List of tasks —
**A)** Reproduce part of the dynamic DNS passage word for word, beginning at "Once you have" and stopping after "your current WAN IP address.".
**B)** Answer these questions from the dynamic DNS passage:
(i) On which port will clients try to reach the OpenVPN server at the public WAN address?
(ii) Which menu path leads to the dynamic DNS settings?
(iii) Which interface should the new entry monitor?

Source text —
Start of Block

We will be using this tool soon but before doing so we must setup Dynamic DNS. If you are familiar with IP addressing then you know that your ISP will assign you a public IP address via DHCP on your WAN port. This IP address is dynamic which means that it can change and unless you paid your ISP extra cash for a static address. When our clients connect to the OpenVPN server it will try to reach us on the public WAN address on port 1194. If the address changes then it won’t be able to reach us unless we somehow know the new address and we modify the configuration file. This becomes a huge pain to manage and Dynamic DNS will be able to solve this problem for us.
The way that dynamic DNS works is that it will map a hostname that we specify to the current WAN IP address. Dynamic DNS will check at a certain interval the WAN IP and maintain the hostname to IP address mapping current so that when we tried to reach the hostname over the internet then it will point to the correct WAN IP address of our router. In order to get a hostname we must register with a third-party and come up with a unique name that has not been taken yet. Here are a couple of different dynamic DNS provider where you can register a hostname from. Note that some of these are free.
Once you have register a hostname, head over to Services–>Dynamic DNS. In here under the DynDNS tab go ahead and add a new entry. From the service type menu select the provider that you registered with and make sure that you are monitoring the WAN interface. Under hostname type in your fully qualified domain name that you registered(I blacked mine out for privacy reasons). The last thing that you want to do is to type in your account information so that pfSense is capable of reaching your dynamic DNS provider and updating the hostname with your current WAN IP address.
Here is the list of Service Type from pfSense.
We will now go over to the VPN–>OpenVPN Section and go to the Client Export Tab.

End of Block

Stored items —
Start of Block

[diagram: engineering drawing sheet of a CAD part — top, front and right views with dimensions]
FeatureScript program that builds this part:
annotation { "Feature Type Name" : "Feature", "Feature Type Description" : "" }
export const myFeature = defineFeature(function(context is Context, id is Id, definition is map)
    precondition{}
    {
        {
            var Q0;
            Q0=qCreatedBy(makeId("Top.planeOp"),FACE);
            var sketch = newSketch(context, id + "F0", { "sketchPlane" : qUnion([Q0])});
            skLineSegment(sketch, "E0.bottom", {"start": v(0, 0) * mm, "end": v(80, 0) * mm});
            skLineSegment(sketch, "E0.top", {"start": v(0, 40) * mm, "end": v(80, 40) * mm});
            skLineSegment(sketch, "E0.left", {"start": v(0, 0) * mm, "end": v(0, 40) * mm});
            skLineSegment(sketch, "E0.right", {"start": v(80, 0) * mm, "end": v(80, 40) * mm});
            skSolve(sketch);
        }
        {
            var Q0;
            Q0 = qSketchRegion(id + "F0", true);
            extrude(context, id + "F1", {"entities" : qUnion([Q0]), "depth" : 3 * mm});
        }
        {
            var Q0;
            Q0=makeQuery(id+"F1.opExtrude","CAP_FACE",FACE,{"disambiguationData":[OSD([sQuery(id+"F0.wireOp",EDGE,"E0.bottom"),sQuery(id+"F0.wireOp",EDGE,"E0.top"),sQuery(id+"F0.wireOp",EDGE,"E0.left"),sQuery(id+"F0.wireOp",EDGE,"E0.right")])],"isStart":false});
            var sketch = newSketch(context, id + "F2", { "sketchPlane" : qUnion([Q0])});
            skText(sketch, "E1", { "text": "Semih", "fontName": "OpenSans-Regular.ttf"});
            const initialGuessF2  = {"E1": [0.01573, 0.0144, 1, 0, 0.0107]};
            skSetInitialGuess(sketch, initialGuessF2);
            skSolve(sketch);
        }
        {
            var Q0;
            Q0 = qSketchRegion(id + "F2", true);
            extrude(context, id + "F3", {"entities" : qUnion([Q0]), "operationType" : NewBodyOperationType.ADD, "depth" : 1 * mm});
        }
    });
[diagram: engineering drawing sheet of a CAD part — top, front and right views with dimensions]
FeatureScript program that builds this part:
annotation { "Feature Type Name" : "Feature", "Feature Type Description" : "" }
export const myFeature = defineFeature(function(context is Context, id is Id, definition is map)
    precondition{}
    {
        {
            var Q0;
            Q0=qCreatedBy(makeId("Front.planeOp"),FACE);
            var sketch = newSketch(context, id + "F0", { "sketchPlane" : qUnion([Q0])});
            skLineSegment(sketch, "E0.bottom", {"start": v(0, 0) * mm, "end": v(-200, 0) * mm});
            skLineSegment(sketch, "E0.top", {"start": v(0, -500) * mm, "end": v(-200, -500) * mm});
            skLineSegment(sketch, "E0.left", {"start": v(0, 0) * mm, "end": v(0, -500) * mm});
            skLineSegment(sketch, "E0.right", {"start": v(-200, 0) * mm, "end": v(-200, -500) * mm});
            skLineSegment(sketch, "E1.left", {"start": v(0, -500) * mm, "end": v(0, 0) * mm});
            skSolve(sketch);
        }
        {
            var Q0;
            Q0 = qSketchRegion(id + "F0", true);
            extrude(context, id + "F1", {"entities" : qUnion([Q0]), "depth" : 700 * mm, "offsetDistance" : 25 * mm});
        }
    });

End of Block

Answers to this exercise —
**A)**
Once you have register a hostname, head over to Services–>Dynamic DNS. In here under the DynDNS tab go ahead and add a new entry. From the service type menu select the provider that you registered with and make sure that you are monitoring the WAN interface. Under hostname type in your fully qualified domain name that you registered(I blacked mine out for privacy reasons). The last thing that you want to do is to type in your account information so that pfSense is capable of reaching your dynamic DNS provider and updating the hostname with your current WAN IP address.

**B)**
(i) Port 1194.
(ii) Services–>Dynamic DNS.
(iii) The WAN interface.